We’re inspired by this landmark case and today we’re happy to have more background and perspective to share with you from one of the plaintiffs, Tom Willey. Tom is an organic farmer in Madera, California and a Slow Food USA regional governor. Here are some highlights from our conversation about why this case matters to him, to his fellow farmers, and to consumers in general.

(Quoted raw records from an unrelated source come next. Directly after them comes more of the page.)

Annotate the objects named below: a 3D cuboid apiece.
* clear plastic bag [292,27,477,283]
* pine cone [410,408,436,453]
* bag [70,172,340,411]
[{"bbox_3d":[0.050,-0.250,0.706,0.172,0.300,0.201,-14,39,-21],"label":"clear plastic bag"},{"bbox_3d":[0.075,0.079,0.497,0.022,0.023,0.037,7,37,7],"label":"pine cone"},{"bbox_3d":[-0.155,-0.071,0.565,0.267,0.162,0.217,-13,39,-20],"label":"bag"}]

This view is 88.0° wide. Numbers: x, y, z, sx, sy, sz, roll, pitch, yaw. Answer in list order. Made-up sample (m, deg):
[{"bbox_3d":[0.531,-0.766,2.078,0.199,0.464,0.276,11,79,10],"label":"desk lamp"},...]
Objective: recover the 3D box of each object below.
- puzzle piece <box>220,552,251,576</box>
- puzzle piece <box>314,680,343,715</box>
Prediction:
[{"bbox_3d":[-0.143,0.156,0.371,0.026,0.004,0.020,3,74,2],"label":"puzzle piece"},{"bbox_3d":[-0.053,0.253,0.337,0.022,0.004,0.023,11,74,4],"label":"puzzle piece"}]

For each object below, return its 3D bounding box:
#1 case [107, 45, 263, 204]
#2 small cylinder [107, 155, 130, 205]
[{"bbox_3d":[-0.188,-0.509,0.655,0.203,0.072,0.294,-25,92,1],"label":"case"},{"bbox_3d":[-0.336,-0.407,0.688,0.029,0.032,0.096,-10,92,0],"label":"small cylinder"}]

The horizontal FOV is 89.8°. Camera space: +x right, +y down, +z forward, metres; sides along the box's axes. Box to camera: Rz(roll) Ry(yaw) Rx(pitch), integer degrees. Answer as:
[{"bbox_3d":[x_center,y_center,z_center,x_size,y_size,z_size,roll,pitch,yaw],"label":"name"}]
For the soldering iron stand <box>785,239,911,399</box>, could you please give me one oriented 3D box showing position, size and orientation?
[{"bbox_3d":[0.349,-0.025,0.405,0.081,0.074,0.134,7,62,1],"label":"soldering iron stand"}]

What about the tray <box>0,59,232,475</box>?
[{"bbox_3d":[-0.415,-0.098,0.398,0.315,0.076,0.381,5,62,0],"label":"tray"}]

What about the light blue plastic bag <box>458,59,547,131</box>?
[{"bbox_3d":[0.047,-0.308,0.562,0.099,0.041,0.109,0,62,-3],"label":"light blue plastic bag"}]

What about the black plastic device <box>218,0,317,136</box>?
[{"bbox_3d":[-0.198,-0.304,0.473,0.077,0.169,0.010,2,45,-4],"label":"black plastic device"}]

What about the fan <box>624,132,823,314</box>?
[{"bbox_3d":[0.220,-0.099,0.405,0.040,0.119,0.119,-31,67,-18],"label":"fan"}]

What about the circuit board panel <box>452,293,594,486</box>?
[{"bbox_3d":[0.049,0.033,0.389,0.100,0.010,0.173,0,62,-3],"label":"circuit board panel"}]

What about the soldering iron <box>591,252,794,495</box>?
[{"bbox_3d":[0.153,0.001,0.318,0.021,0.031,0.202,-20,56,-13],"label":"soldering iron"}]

What is your role in the lawsuit? Why did you decide to get involved?

There are too many people in the agricultural community being picked off one by one over this issue of their crops being contaminated by genetically modified organisms (GMOs).
Everyone on the suit is potentially liable to be sued by Monsanto. The Public Patent Foundation (PUBPAT) initiated this suit to deny Monsanto the right to sue farmers for being inadvertently contaminated with GMO genes.

If you stand by and watch your neighbors being abused and don’t do anything to back them up, there may not be anyone there to help you. It’s very difficult for individual farmers to defend themselves from legal onslaughts from Monsanto so we thought we best go after defending the whole farming community as a group. Luckily PUPBAT has the resources to help us make that happen and hopefully we’ll prevail.